The decision to buy your dream home should be backed by sound financial planning and not an emotional move. Since most homebuyers have to rely on housing finance it is all the more critical to have a realistic and prudent approach so as not to end up in a tight spot eventually. The following points should be religiously followed if you wish to live the dream of owning a house:
- Monthly household expenses- for any middle-class family in India, buying a house is quite a financial blow, though you may not realize it upfront. Ironically, considering the high property prices in today’s times, one cannot afford a house without some degree of financial stretch, no matter how competitive home loan rates are these days. Various case studies have shown that buying a house through home loan will need you to curtail your monthly household expenses by around 25-40%. Once you are know of satisfying home loan eligibility criteria of your lender, it is crucial to keep aside at least 6 months’ household expenses as a reserve to meet any future financial deficit.
- Loan amount- currently banks offer a housing loan amount which is equal to 80% of the property value. If you are availing loan, then you should be in a position to contribute 20% of the property value. Ideally, you should make a down payment of at least 40% from your own savings to reduce the burden of debt.

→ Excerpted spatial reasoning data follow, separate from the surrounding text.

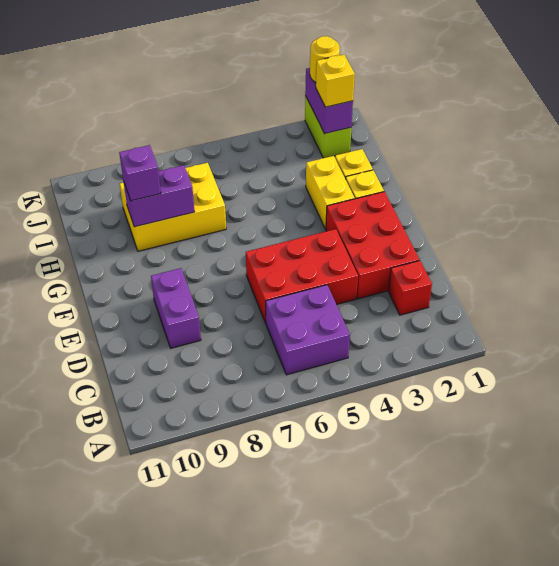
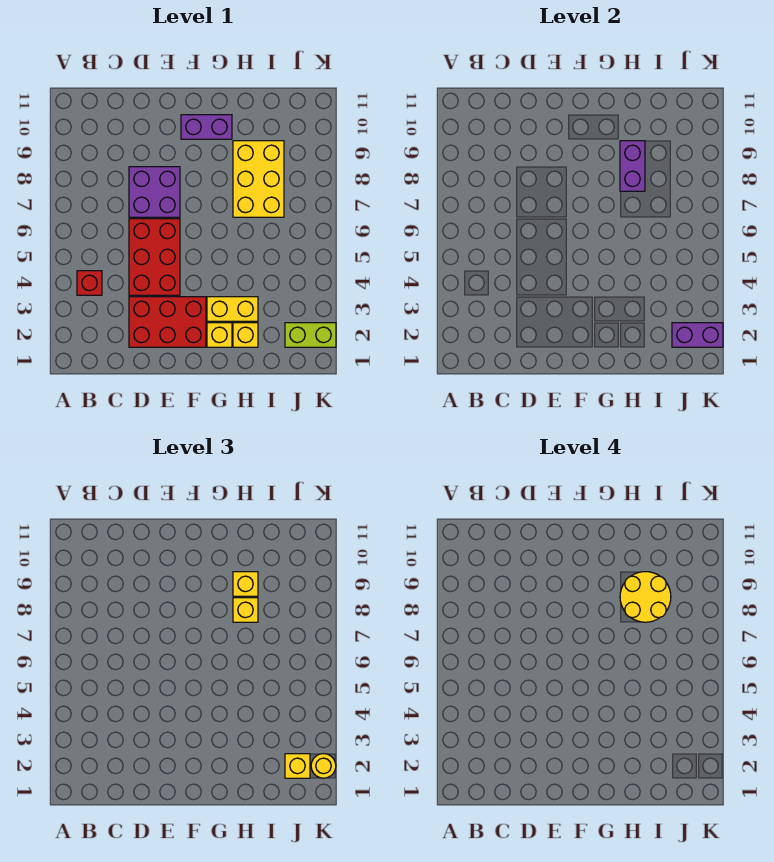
purple 2x2 brick [266,285,350,375] -> purple 2x2 brick moved to [129,167,180,217]
red 1x1 brick [388,260,432,315] -> red 1x1 brick moved to [77,271,102,295]
purple 1x2 brick [151,268,201,348] -> purple 1x2 brick moved to [181,115,232,139]
none -> yellow 1x1 brick [233,598,258,622]
none -> yellow 2x2 round brick [620,572,671,622]
purple 1x1 brick [119,145,161,201] -> yellow 1x1 brick [233,572,258,596]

Also, do not forget to take into account other costs like Stamp Duty and Registration Cost, which constitute 5-10% of the total cost.
- Next 6 months’ liabilities- make a list of next 6 months’ liabilities like kids’ tuition fees or insurance premiums. This amount should be kept as reserve to fulfil these liabilities in a timely manner.
- Existing loans/debts- be it a car loan or a personal loan, all existing debts and loans should be cleared. It is not a feasible idea to serve 2 loans simultaneously, given that home loan is itself is a huge liability. Besides, by clearing these unsecured loans, you will improve your CIBIL score before availing the home loan.
- Three months EMI as reserve- though it might be a small amount as compared to the cost of the property you are buying, but this too makes a difference. This reserve will come handy in the event of any unforeseen circumstances or financial crisis. After all, always keep in mind that any default on your EMI will tarnish your creditworthiness in the long run. Check out home loan EMI calculator to have your finances in check.
- Budget for interiors/furnishing- most people tend to splurge on home furnishing/interior after property purchase. It is critical to ascertain a budget for these expenses and stick to that to avoid overspending, which might lead to financial shocks in the future.
- Regular income source- in the absence of a regular source of income, your entire financial planning can go for a toss. If you are working in a sector that might be impacted by recession, it is advisable to keep your home purchase decision on hold till you are sure of your job stability.
- Emergency fund- it hardly needs to be mentioned that life is highly unpredictable, and one can never foresee unpexepdted expenditures such as medical emergencies, educational expenses, job loss, etc. your financial planning will be incomplete if you do not have 6 moths’ household expenditure in your emergency fund. This amount can be invested in short term financial instruments which can be easily liquidated like bank FDs, mutual funds, etc.